Rewrite everything in the listing from the line containing "phylum: Chordata" down to the line containing "scientific name: Lamprotornis nitens", substituting "binomial name" for "scientific name" and leaving all else unchanged.

(Input data)
◆ ◆ ◆ ◆
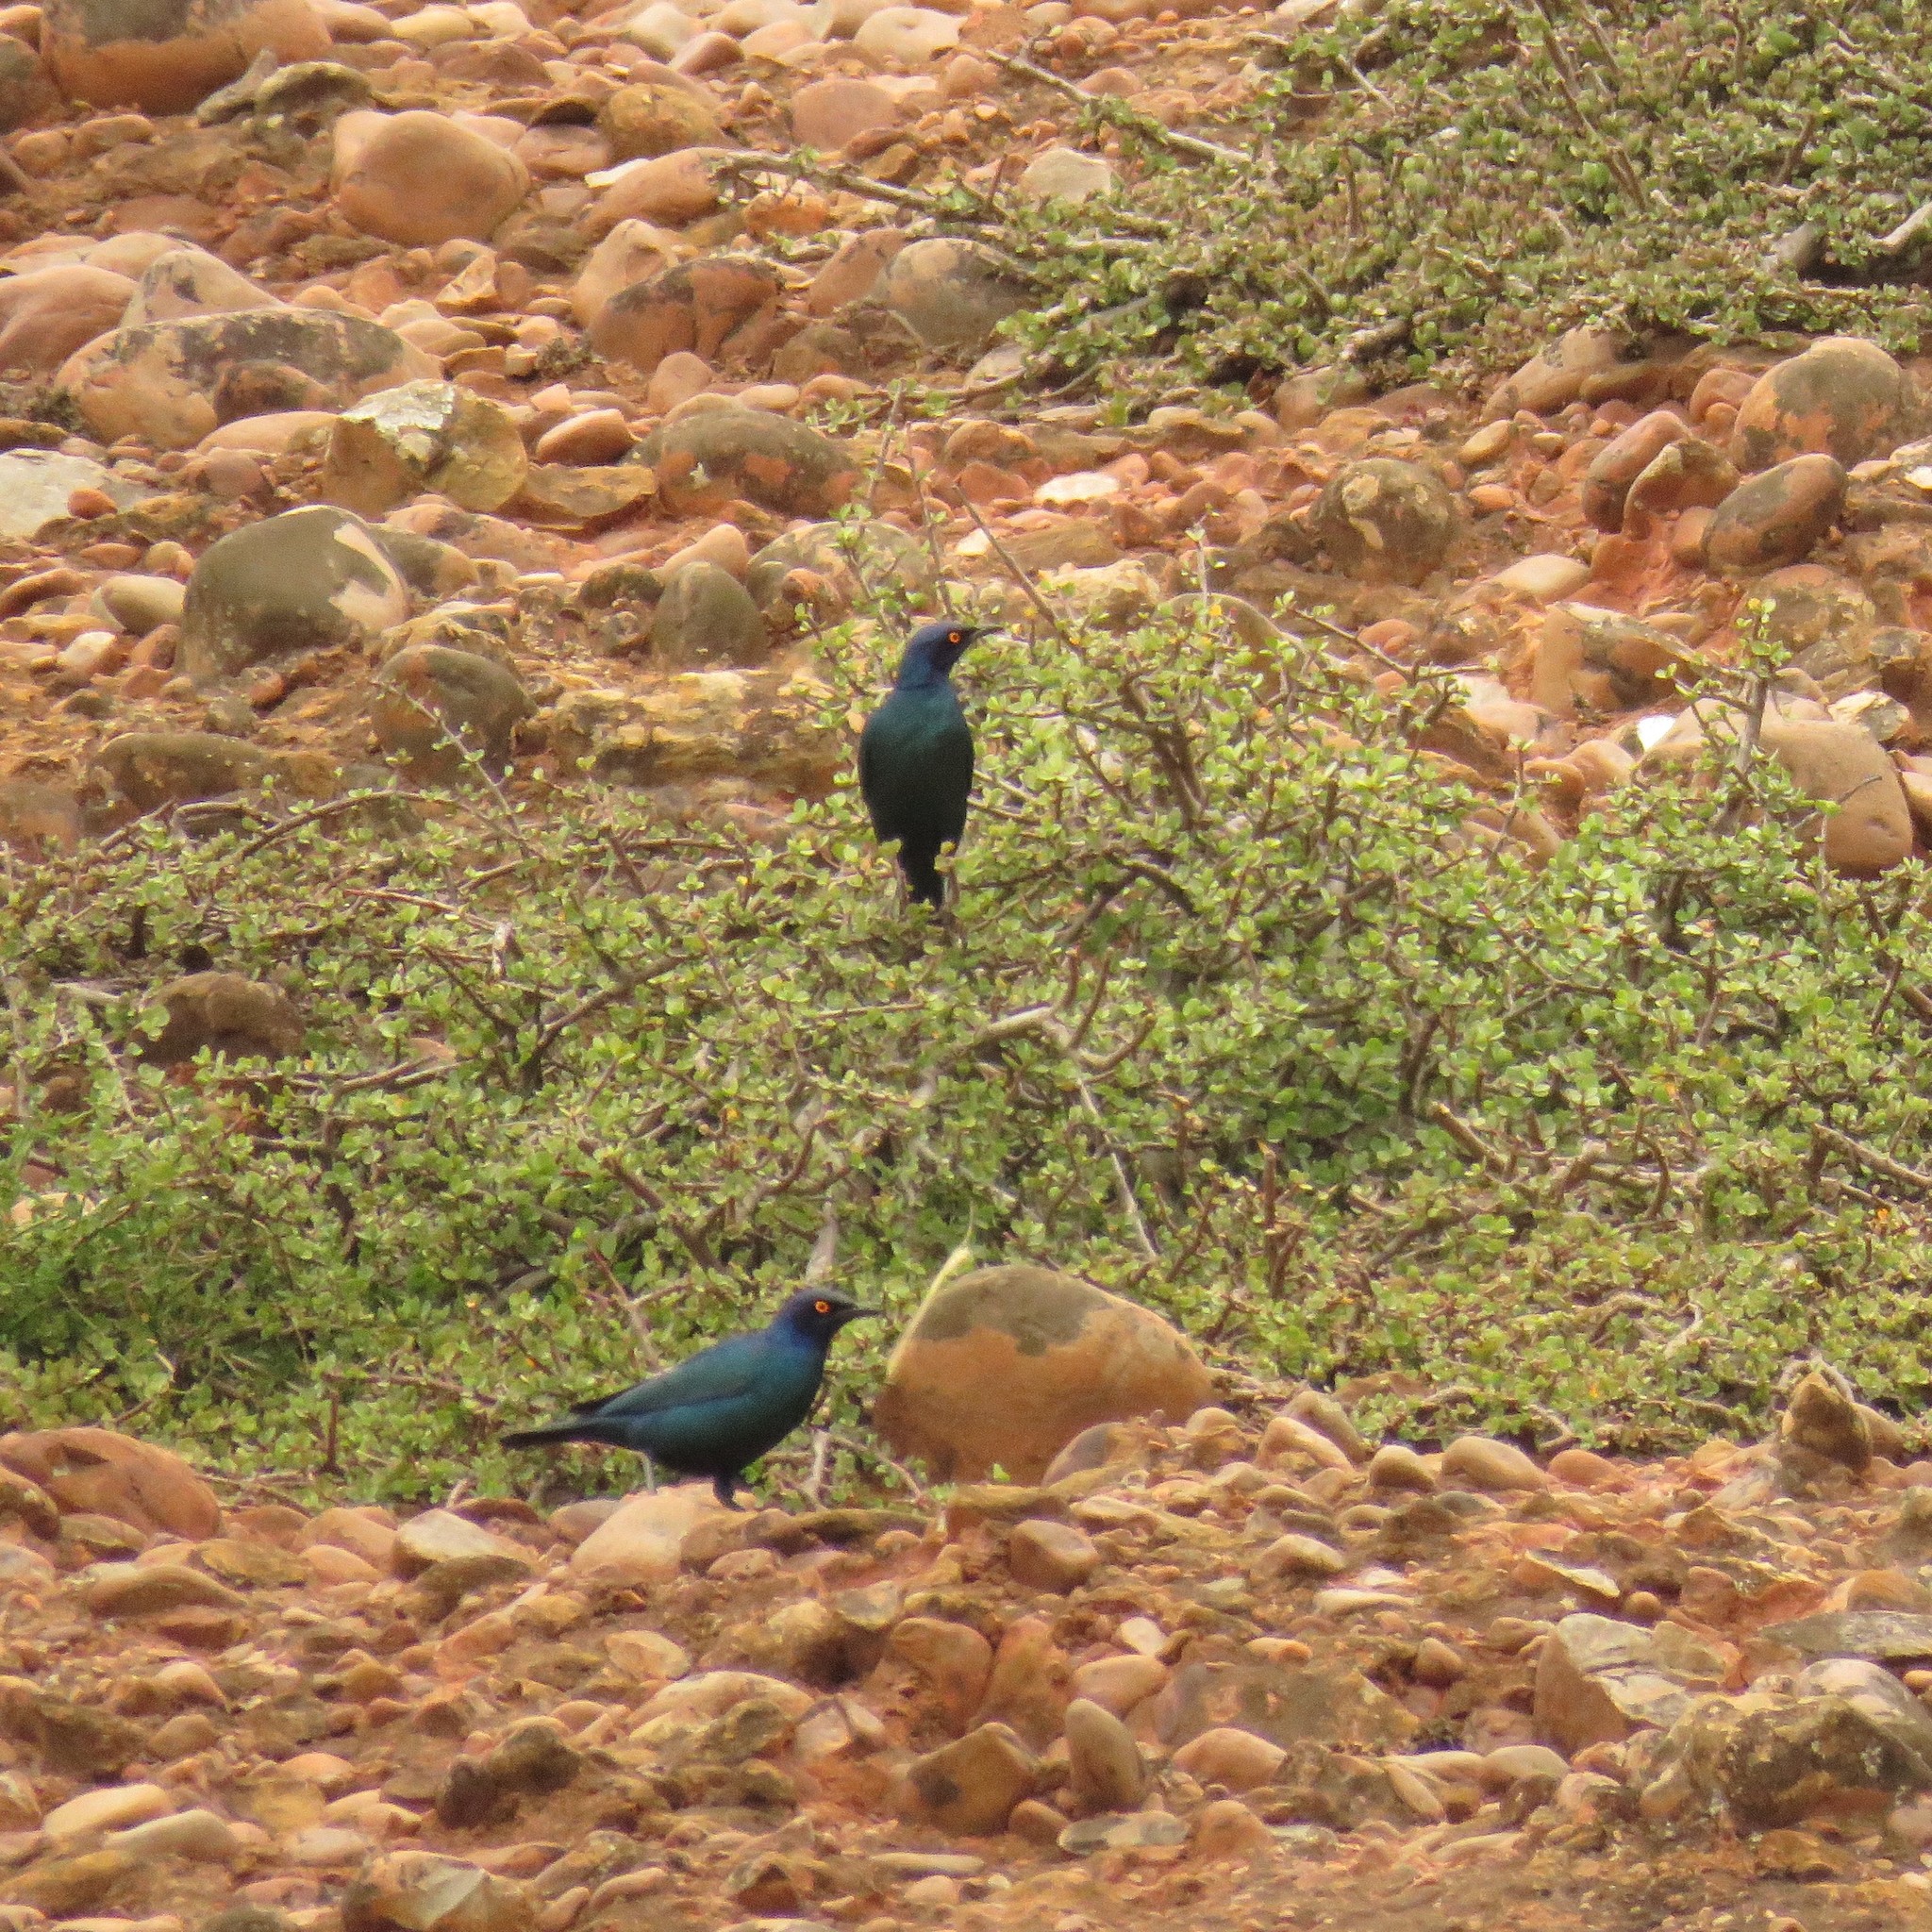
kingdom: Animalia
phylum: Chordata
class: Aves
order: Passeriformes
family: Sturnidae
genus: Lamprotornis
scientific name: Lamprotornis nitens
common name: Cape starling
◆ ◆ ◆ ◆
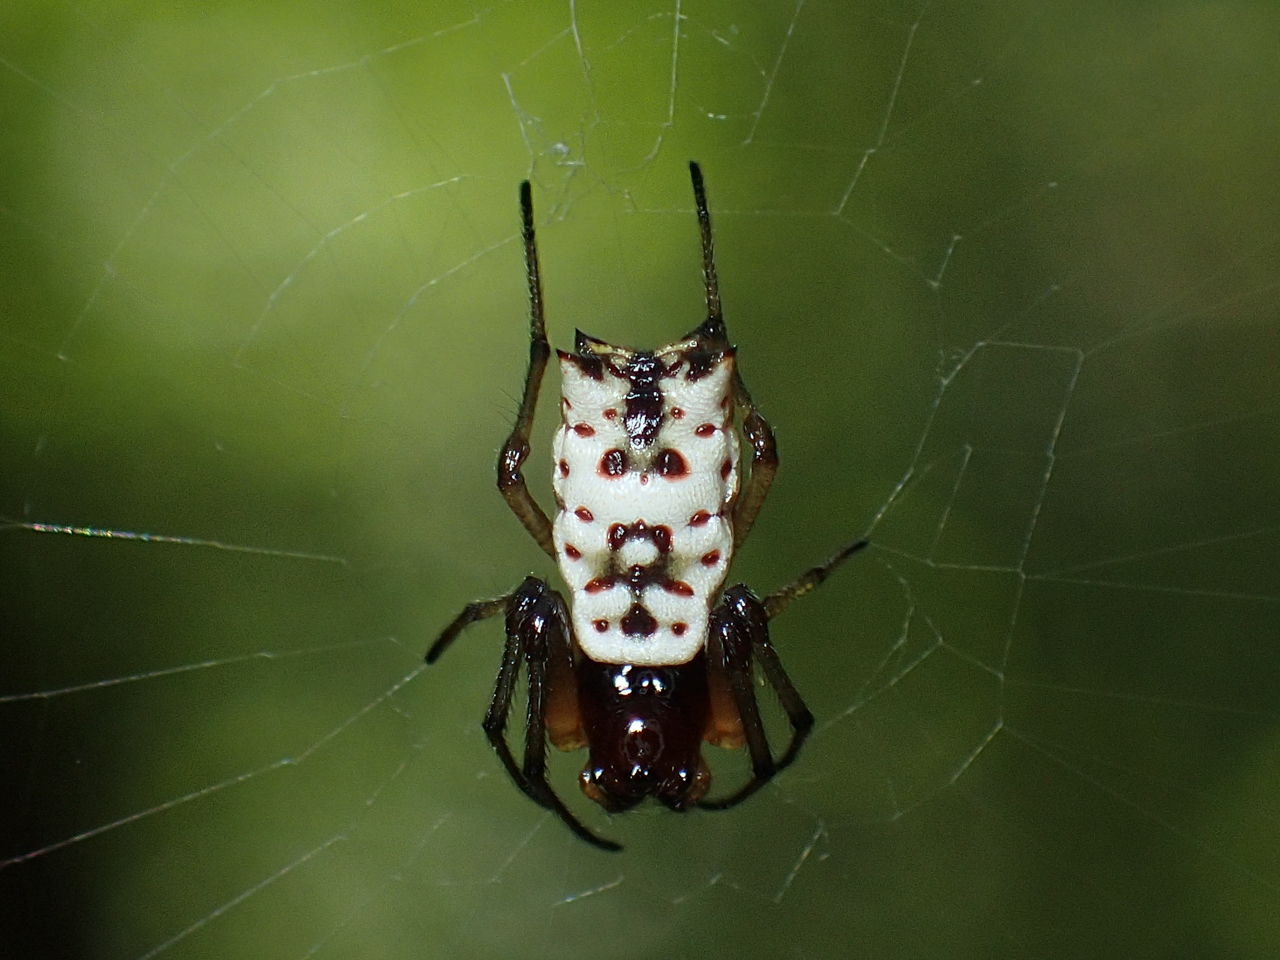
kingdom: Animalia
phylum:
◆ ◆ ◆ ◆
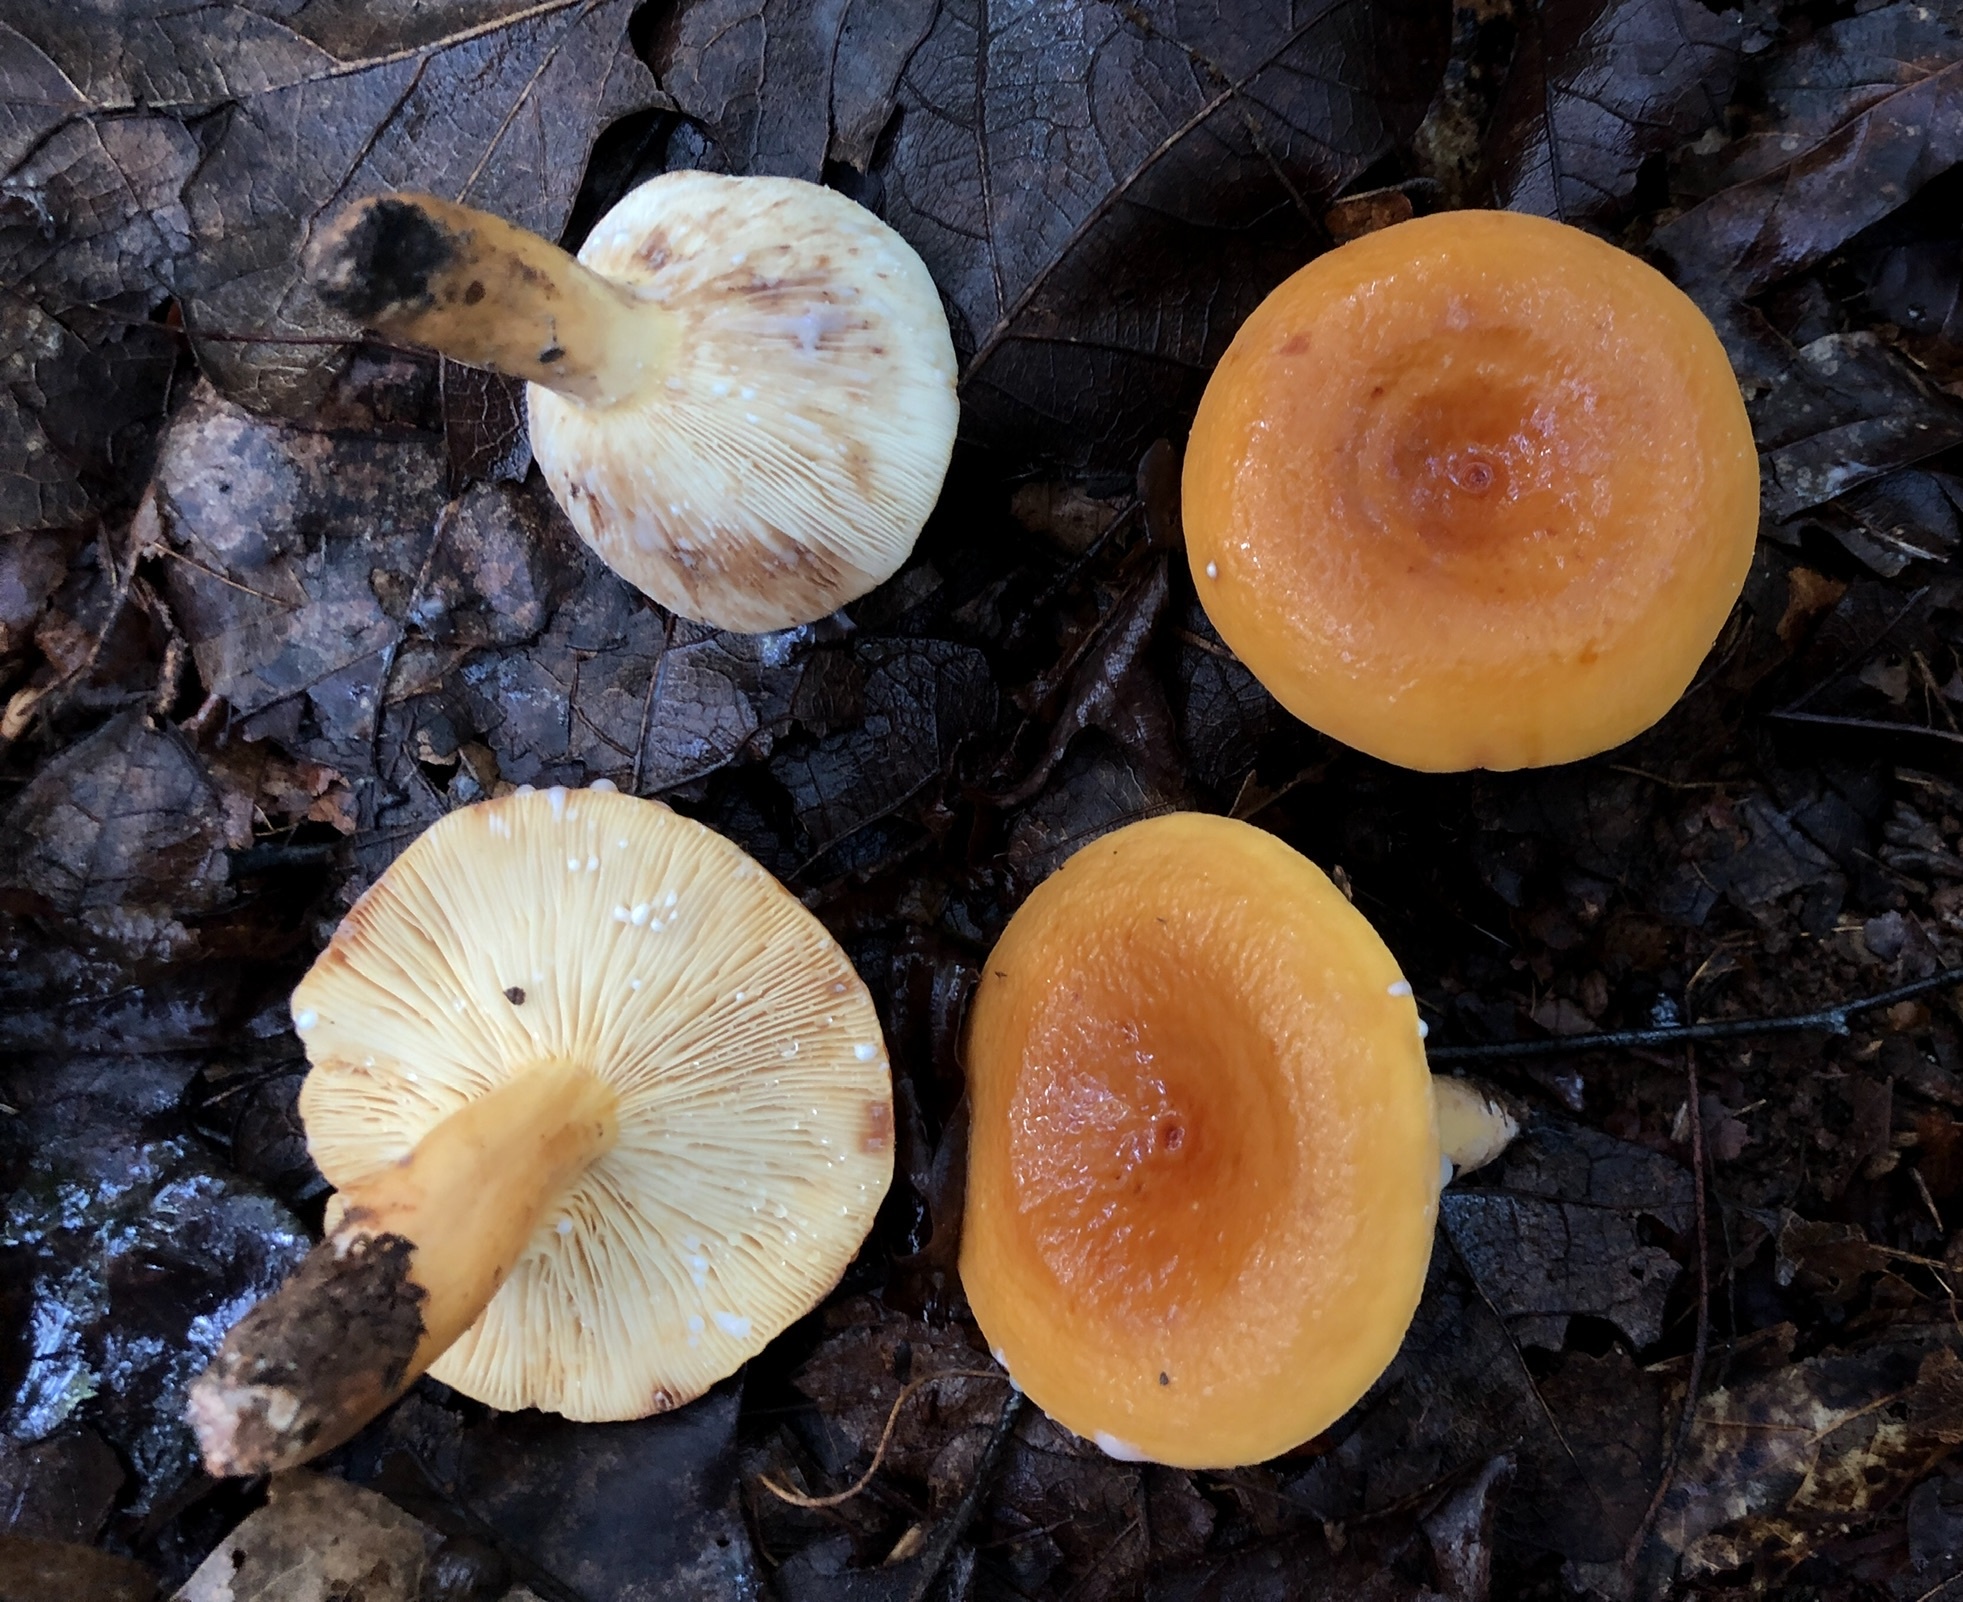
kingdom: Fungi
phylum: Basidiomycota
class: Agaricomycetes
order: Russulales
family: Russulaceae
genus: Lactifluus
◆ ◆ ◆ ◆
(In response)
phylum: Chordata
class: Aves
order: Passeriformes
family: Sturnidae
genus: Lamprotornis
binomial name: Lamprotornis nitens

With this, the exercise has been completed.